**Record excerpts:**
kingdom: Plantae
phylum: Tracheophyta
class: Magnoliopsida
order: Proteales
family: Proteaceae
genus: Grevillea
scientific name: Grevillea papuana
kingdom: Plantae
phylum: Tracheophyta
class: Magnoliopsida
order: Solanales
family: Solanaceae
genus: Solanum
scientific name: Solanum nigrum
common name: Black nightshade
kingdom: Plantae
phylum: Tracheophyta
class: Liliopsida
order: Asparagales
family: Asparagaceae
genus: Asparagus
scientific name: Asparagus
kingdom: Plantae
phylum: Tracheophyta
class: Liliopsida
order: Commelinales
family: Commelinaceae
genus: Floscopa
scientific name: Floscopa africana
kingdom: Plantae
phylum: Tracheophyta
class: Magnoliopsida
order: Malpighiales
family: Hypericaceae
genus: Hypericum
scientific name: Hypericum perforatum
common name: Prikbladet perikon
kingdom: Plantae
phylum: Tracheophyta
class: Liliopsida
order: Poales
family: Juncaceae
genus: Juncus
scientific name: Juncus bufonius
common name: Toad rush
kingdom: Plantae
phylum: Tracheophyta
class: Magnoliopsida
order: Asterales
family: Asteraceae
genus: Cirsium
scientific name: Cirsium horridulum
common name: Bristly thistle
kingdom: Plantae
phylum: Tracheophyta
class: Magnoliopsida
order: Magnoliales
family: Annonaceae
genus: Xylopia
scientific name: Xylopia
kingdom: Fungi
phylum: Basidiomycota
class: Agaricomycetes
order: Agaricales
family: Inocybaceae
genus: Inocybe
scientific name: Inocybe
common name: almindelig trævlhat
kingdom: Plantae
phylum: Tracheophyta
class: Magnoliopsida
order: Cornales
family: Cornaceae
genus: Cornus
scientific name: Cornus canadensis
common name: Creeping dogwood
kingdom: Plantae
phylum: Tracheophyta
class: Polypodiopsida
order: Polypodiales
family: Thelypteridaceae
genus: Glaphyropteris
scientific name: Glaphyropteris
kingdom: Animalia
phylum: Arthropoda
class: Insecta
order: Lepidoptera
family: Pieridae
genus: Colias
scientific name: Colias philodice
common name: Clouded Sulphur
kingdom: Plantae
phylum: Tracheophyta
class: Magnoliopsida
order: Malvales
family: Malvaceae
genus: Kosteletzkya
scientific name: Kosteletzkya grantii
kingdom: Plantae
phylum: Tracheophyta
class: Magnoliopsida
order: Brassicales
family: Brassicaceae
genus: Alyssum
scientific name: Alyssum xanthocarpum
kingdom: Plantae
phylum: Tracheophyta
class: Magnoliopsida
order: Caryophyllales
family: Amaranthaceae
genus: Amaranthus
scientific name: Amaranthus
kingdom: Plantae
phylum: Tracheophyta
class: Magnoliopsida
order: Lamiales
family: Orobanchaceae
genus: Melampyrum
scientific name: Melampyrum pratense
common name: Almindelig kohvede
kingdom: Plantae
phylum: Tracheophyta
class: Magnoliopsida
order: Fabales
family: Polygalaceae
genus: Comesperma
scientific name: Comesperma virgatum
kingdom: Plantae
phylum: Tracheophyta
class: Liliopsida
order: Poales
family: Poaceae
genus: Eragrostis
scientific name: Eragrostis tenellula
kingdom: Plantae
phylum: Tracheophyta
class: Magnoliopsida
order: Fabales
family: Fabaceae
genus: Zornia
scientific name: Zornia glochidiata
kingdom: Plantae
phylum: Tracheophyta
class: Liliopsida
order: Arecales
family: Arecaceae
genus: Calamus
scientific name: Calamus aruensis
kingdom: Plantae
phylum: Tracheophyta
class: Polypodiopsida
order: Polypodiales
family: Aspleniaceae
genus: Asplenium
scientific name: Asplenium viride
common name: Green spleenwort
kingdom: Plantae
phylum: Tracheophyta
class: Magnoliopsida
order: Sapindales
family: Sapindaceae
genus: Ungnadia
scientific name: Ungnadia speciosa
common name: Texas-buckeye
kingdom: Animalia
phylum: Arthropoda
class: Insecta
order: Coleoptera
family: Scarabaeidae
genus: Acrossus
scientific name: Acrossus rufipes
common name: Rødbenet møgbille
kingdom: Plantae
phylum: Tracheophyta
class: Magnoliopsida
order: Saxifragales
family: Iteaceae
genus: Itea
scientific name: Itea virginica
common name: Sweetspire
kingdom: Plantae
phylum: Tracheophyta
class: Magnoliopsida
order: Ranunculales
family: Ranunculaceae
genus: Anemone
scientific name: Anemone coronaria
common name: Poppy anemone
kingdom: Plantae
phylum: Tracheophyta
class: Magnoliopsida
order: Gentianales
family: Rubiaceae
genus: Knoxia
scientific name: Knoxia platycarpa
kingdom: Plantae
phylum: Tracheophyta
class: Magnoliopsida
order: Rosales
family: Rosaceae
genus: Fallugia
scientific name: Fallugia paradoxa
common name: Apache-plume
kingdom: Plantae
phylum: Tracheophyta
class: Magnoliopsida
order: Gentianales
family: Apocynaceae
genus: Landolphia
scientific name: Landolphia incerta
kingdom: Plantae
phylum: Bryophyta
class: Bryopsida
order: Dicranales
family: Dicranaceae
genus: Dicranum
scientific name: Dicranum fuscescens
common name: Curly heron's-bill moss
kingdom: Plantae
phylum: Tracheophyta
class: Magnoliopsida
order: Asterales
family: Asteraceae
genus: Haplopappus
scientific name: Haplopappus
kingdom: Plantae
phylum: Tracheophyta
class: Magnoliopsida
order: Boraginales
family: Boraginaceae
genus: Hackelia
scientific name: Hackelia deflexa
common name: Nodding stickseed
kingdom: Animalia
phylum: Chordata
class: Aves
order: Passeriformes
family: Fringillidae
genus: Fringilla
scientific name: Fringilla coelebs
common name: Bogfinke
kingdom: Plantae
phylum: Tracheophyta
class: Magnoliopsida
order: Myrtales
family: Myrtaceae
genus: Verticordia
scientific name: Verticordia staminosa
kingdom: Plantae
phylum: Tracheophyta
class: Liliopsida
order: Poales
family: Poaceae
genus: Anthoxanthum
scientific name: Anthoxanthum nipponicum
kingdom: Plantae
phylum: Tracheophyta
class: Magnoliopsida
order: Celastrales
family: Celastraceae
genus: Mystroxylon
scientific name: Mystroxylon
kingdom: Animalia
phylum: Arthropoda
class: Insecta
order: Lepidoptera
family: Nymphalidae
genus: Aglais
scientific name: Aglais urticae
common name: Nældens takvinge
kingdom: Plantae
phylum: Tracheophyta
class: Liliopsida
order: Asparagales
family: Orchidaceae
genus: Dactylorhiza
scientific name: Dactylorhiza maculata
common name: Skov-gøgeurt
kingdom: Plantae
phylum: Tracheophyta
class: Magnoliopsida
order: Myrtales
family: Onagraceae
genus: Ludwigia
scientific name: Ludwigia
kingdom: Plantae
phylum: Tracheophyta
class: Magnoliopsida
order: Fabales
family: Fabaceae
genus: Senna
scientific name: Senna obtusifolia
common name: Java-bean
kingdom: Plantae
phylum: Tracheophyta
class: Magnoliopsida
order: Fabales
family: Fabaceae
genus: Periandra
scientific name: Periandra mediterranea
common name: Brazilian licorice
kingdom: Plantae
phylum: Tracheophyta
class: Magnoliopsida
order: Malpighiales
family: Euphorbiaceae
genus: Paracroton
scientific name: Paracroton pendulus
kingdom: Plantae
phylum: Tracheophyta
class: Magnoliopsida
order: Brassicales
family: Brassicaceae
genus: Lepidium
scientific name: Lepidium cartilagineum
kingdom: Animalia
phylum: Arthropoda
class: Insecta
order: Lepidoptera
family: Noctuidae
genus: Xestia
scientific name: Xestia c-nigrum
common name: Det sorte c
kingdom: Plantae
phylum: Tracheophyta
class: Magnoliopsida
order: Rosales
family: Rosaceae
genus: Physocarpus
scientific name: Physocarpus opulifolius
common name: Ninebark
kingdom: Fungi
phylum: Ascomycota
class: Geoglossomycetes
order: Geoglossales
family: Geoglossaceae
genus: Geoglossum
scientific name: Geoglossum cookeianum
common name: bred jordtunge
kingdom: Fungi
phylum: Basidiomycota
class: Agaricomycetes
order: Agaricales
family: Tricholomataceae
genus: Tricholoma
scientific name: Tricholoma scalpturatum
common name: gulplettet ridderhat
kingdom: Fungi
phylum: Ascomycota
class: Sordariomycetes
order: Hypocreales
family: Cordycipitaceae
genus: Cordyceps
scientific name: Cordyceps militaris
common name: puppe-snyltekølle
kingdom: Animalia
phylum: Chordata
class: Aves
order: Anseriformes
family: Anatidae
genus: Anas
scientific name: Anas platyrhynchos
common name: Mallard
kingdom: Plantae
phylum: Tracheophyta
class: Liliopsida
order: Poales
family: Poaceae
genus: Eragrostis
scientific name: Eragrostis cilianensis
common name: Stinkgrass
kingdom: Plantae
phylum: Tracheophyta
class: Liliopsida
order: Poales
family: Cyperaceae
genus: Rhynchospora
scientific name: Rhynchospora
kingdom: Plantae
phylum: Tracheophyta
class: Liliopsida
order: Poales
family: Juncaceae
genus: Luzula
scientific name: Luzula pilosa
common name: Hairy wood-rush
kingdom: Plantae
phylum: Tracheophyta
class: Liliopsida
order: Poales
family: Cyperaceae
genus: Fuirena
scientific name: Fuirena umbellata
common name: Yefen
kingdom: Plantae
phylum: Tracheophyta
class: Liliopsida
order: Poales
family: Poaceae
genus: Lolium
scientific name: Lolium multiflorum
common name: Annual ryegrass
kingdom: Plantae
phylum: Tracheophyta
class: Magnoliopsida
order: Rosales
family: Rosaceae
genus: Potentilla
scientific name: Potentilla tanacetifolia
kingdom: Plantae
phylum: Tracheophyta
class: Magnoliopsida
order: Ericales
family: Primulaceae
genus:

**Exercise task:**
Swap "common name" for "vernacular name" in the listing from the line with "scientific name: Geoglossum cookeianum" up to and including the line with "genus: Anas", and give back only those lines with nothing else altered.

**The answer:**
scientific name: Geoglossum cookeianum
vernacular name: bred jordtunge
kingdom: Fungi
phylum: Basidiomycota
class: Agaricomycetes
order: Agaricales
family: Tricholomataceae
genus: Tricholoma
scientific name: Tricholoma scalpturatum
vernacular name: gulplettet ridderhat
kingdom: Fungi
phylum: Ascomycota
class: Sordariomycetes
order: Hypocreales
family: Cordycipitaceae
genus: Cordyceps
scientific name: Cordyceps militaris
vernacular name: puppe-snyltekølle
kingdom: Animalia
phylum: Chordata
class: Aves
order: Anseriformes
family: Anatidae
genus: Anas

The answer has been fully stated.